- **Document excerpt**:
=-=-=
A while back I talked about the difference between Black Clouds and White Clouds in medicine. Seriously, since becoming an attending, I have become the Sh*& magnet in the E.D. Today was a prime example of why I should not be allowed in the building without some sort of hazard warning for the staff.
The morning started like any other Saturday. Random cases that could have waited until Monday, or who had waited all week to be seen came in. Nothing serious. The patient with the stuck end of a cotton swab in their ear was about as exciting as it got. I got it out and saved the day. Yeah for me.
Then about the time we were thinking about lunch, we heard a call go out on the radio about a motorcycle crash south of us. We heard the paramedic give report to the closest hospital letting them know they would be by-passing them and coming to us. It didn't sound too bad, just some shoulder pain. We waited for contact from the ambulance.
While we waited, the E.D. slowly started filling up with random patients that were a little more complicated and needed some sort of work-up (labs, x-rays, etc.) before they could be dispo'd (a decision made regarding admission versus outpatient treatment.) Then finally the call came across that in 30 minutes the patient would be arriving. Vital signs were stable, and we still didn't get a sense of an overly critical patient.
When the ambulance was 10 minutes out, they called again. We had one of the trauma rooms ready. However, at about the same time another ambulance had gone out for a cardiac arrest, and we were waiting for further information from them. And then my lunch arrived, but that's just another example of bad timing. (and, no, I didn't get to eat this one either.)
The motorcycle crash arrived, and it quickly became obvious that this person would need to be intubated and placed on a ventilator. I was just listening to heart and lung sounds and feeling the disconcerting sensation of severely broken ribs and a crushed sternum when the cardiac arrest arrived in the next room. For the next 45 minutes I stood in between the two rooms and simultaneously ran a cardiac arrest and a trauma resuscitation.
=-=-=
Keypoint coordinate data

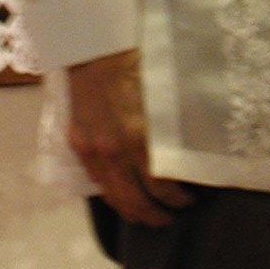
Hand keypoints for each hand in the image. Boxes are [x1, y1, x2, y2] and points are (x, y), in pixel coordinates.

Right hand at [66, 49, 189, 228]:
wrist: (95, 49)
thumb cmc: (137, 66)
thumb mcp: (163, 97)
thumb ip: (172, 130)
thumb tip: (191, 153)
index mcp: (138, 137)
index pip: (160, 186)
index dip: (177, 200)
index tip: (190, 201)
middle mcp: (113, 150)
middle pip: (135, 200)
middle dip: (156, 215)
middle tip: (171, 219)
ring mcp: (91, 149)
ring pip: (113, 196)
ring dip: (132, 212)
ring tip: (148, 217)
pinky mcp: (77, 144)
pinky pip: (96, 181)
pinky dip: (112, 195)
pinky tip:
=-=-=
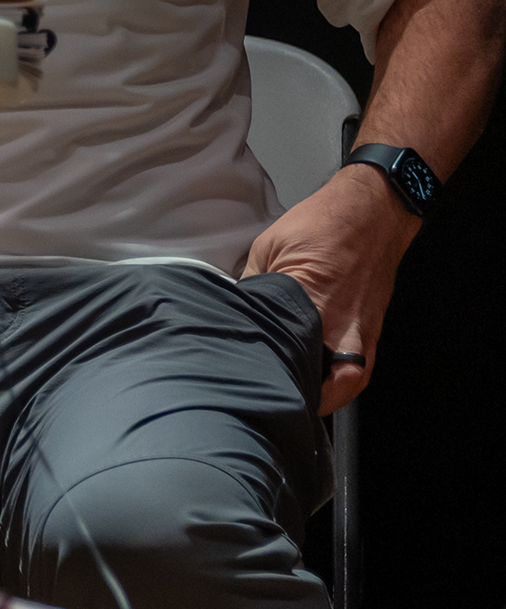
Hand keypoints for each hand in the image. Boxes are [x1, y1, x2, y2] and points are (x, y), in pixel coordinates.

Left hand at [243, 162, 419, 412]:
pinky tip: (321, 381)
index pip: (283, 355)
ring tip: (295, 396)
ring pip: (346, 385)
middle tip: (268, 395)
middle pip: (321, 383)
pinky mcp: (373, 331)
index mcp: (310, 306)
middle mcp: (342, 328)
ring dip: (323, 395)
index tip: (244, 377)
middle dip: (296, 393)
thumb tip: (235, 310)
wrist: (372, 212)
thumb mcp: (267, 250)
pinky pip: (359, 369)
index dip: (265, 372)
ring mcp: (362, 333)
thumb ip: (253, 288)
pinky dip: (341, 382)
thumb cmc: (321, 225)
=-=-=
- **Actions to take**:
A - List every span of time given in minutes in the emergency department account.
B - Continue the emergency department account from its last sentence.

- **Exercise answers**:
A - 30 minutes, 10 minutes, 45 minutes

B -
Seriously. The monologue went something like this:
Cardiac Arrest (CA): continue CPR, hook them up to the monitor and let's see what we have
Trauma Resuscitation (TR): get X-ray in here for a STAT portable chest and pelvis
CA: that's V-fib, let's shock 'em
TR: someone hold c-spine and help the radiology tech, plus we need another IV line started
CA: still V-fib, shock again
TR: start getting the RSI (rapid sequence intubation) meds together and get a vent
CA: continue CPR and let's get a vent ready in here
TR: sats are dropping let's get ready to intubate
CA (from the other side of the curtain while intubating TR): yes, push epi and continue compressions
TR: intubation done, I need to see that first x-ray and we're going to need a second one for ETT placement
CA: ok, it's been almost 90 minutes is everyone OK with calling the code? Time of death is ___
[went to go look at TR chest film]
TR: mediastinum looks a little wide and pelvis definitely looks widened, we need CT's of everything from head to toe, call CT and let's get going, meanwhile I'm going to do a FAST exam... excuse me..? The CA has a heartbeat???!!???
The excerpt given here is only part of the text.